**Task to carry out**
What is needed is an exact copy of the lines from the one containing "vfov_deg: 48.2" through the final line of the material below.

::: Information given

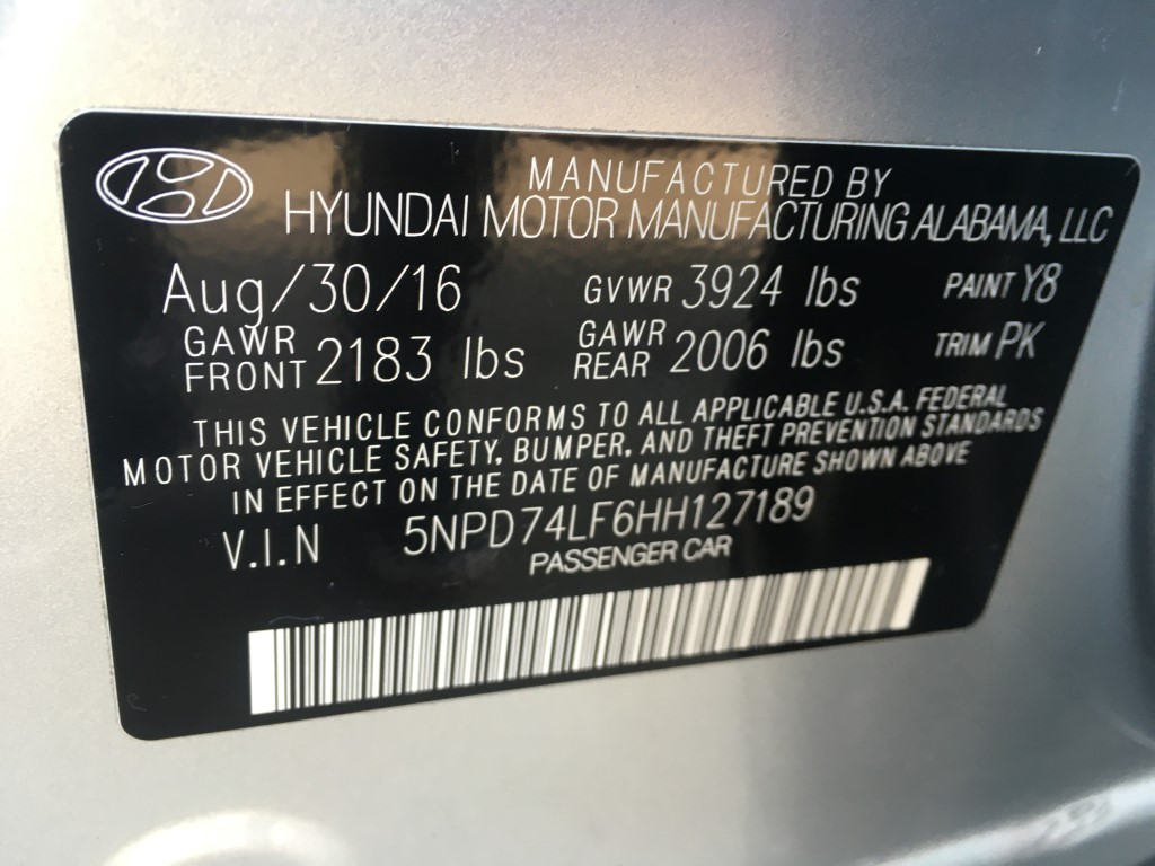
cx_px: 578
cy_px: 433
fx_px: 968
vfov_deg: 48.2
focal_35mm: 29
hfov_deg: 61.7
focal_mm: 4.15
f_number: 2.2
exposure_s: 1/40
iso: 32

::::::

**Reply**
vfov_deg: 48.2
focal_35mm: 29
hfov_deg: 61.7
focal_mm: 4.15
f_number: 2.2
exposure_s: 1/40
iso: 32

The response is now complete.